SZ: Ihr Kollege und Landsmann Santi Santamaría hat Sie unlängst schwer angegriffen: Ihre Küche verfolge vor allem das Ziel, Leute zu beeindrucken. Wie viel Chemie muss denn nun sein?

Adrià: Natürlich arbeiten wir mit verschiedenen Stoffen, um die Textur von Speisen zu verändern. Aber dieser Teil unserer Arbeit macht im Gesamtbild vielleicht drei, vier Prozent aus! Dass wir ein Chemielabor betreiben, ist eine Legende. Jeder, der in meine Küche kommt, sieht: Es geht viel mehr um Handwerk und Präzision als um Wissenschaft und Chemie. Wir arbeiten sehr vielseitig.

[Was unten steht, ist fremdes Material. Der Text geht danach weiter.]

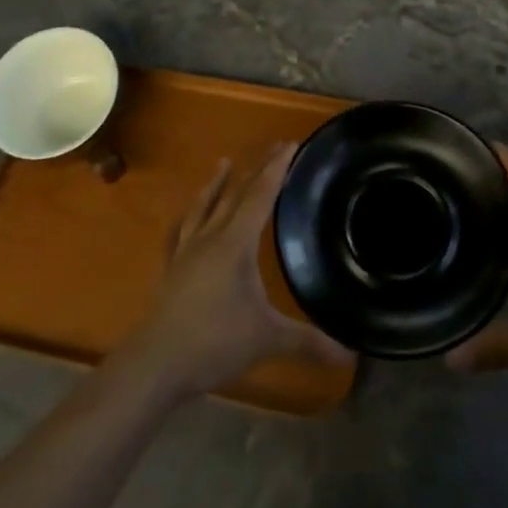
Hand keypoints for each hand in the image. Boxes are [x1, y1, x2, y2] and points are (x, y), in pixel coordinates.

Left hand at [117, 143, 347, 399]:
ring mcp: (186, 251)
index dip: (276, 169)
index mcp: (236, 243)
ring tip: (223, 162)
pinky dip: (187, 217)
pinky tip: (185, 216)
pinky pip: (180, 232)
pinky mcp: (171, 269)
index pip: (260, 196)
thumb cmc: (214, 342)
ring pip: (203, 206)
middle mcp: (210, 237)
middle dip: (256, 169)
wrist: (156, 363)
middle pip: (235, 194)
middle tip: (274, 148)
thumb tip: (351, 354)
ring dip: (216, 184)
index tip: (289, 144)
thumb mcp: (267, 339)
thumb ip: (308, 342)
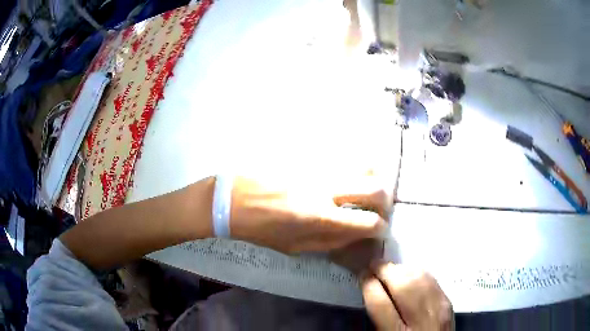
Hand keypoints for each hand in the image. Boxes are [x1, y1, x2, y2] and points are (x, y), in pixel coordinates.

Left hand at [228, 175, 391, 252]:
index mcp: (320, 217)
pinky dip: (355, 169)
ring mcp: (318, 169)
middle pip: (375, 187)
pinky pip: (343, 159)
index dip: (379, 228)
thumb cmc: (260, 228)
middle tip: (379, 209)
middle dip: (385, 201)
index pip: (367, 222)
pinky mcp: (310, 158)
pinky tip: (347, 179)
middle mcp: (326, 189)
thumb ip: (330, 242)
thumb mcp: (294, 247)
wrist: (232, 199)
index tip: (379, 230)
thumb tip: (356, 236)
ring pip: (363, 166)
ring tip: (367, 191)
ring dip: (373, 180)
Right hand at [361, 262, 452, 330]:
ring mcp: (440, 308)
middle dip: (386, 270)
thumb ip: (378, 318)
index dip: (369, 285)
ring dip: (401, 269)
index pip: (380, 304)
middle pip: (404, 285)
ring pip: (420, 277)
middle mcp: (422, 320)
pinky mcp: (448, 301)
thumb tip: (371, 290)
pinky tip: (408, 275)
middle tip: (373, 266)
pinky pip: (432, 279)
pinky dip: (417, 273)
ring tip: (389, 270)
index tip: (362, 275)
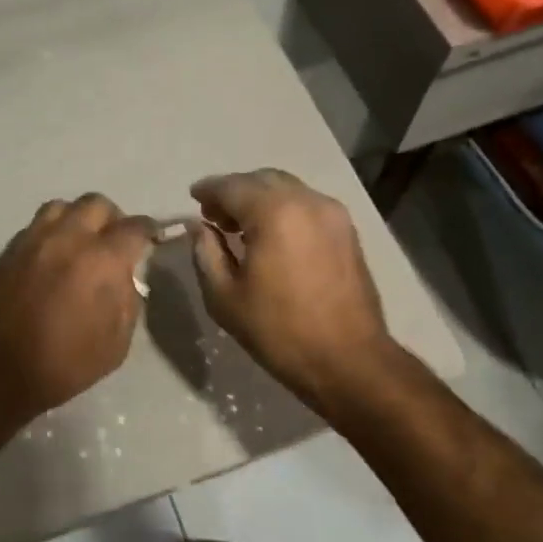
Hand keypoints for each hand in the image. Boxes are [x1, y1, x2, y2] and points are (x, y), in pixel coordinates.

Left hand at [0, 194, 155, 430]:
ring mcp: (34, 239)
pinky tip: (52, 257)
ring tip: (81, 242)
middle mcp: (68, 238)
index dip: (148, 230)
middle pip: (97, 204)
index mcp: (101, 260)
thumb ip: (127, 302)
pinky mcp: (8, 249)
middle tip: (114, 241)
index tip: (152, 238)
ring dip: (78, 218)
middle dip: (113, 218)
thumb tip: (124, 278)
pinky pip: (36, 225)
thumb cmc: (61, 366)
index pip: (134, 227)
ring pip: (62, 206)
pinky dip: (52, 232)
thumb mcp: (115, 345)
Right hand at [189, 170, 394, 410]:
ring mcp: (333, 214)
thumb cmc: (279, 331)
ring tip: (241, 227)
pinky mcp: (348, 231)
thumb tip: (200, 227)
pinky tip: (272, 236)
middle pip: (262, 180)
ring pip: (288, 189)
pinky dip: (284, 209)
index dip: (209, 190)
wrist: (349, 361)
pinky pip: (307, 205)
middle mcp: (307, 201)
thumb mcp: (225, 297)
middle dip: (235, 191)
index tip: (193, 198)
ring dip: (260, 199)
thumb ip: (206, 252)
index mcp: (274, 213)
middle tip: (214, 216)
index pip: (232, 186)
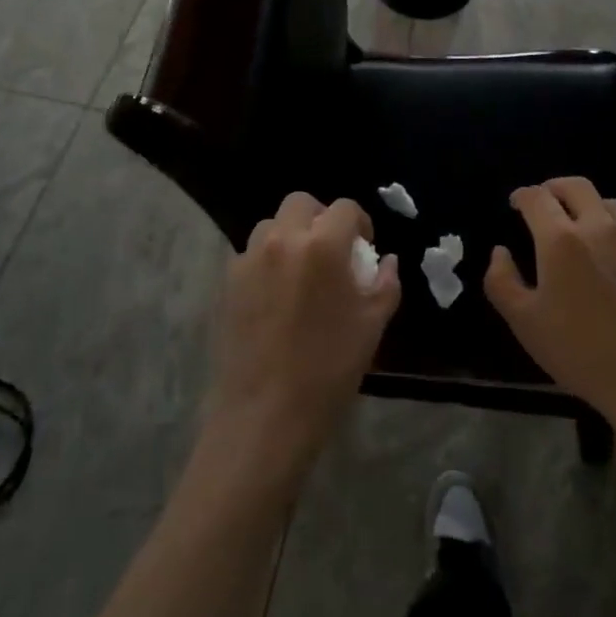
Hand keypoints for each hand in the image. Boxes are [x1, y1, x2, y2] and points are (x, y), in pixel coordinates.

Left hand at [205, 193, 399, 487]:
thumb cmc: (328, 369)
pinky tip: (276, 295)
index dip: (360, 224)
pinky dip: (267, 260)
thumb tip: (387, 261)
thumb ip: (385, 284)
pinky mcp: (228, 281)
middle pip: (301, 203)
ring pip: (271, 225)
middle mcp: (283, 240)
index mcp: (323, 245)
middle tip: (331, 251)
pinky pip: (251, 254)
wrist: (266, 413)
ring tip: (300, 271)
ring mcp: (249, 258)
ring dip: (290, 236)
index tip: (364, 248)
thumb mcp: (372, 326)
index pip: (345, 208)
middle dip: (320, 218)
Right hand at [484, 177, 615, 442]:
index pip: (537, 198)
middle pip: (575, 186)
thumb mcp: (524, 322)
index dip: (522, 196)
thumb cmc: (579, 351)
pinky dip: (611, 226)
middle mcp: (598, 228)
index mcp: (560, 239)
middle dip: (553, 188)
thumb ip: (501, 281)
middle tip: (543, 203)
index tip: (516, 205)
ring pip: (606, 202)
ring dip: (585, 204)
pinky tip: (608, 252)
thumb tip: (500, 252)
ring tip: (576, 224)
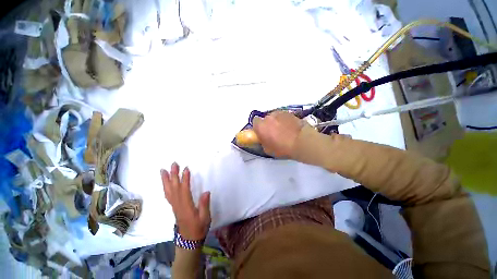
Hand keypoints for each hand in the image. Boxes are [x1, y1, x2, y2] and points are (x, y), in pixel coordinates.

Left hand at [161, 163, 210, 240]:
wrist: (189, 240)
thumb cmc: (199, 228)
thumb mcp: (205, 218)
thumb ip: (204, 205)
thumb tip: (206, 192)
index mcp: (186, 206)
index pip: (184, 190)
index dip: (185, 179)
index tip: (186, 169)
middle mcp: (178, 204)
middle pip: (174, 188)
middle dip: (173, 175)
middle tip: (173, 164)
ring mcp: (174, 205)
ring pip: (168, 191)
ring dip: (166, 180)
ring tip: (163, 170)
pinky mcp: (174, 207)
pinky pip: (168, 195)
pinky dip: (165, 187)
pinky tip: (165, 182)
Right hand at [253, 111, 303, 157]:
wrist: (302, 141)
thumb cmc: (283, 148)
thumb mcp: (268, 150)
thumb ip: (262, 141)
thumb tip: (263, 138)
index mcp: (261, 126)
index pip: (254, 122)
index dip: (258, 127)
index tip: (262, 133)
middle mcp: (268, 117)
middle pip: (265, 119)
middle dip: (268, 125)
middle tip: (273, 133)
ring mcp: (280, 113)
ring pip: (275, 117)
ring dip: (276, 122)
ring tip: (284, 131)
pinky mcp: (289, 113)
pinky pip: (283, 116)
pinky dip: (284, 121)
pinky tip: (290, 128)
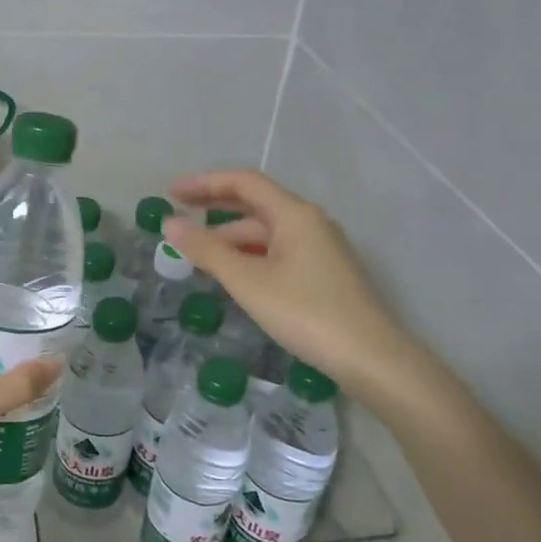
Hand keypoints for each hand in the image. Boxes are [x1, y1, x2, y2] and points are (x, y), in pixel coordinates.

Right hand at [162, 169, 423, 408]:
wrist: (370, 358)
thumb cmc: (306, 313)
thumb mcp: (248, 281)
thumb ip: (207, 250)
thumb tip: (170, 223)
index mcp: (294, 214)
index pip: (244, 183)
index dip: (204, 184)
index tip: (171, 194)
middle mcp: (310, 222)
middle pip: (255, 203)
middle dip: (214, 208)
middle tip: (178, 217)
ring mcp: (320, 248)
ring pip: (266, 231)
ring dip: (230, 237)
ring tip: (197, 254)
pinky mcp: (323, 273)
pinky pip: (277, 251)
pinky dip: (249, 255)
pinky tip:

SZ: Was Ihnen jedes Jahr für die insgesamt 8000 Plätze zwei Millionen Anfragen beschert. An 160 Abenden je 50 Gäste, mehr passen ins el Bulli nicht hinein. Warum vergrößern Sie nicht?

Adrià: Ich weiß, es enttäuscht viele, dass wir nicht mehr Gäste annehmen. Aber das, was wir tun, würde sonst seine Reinheit verlieren. Es geht nicht anders.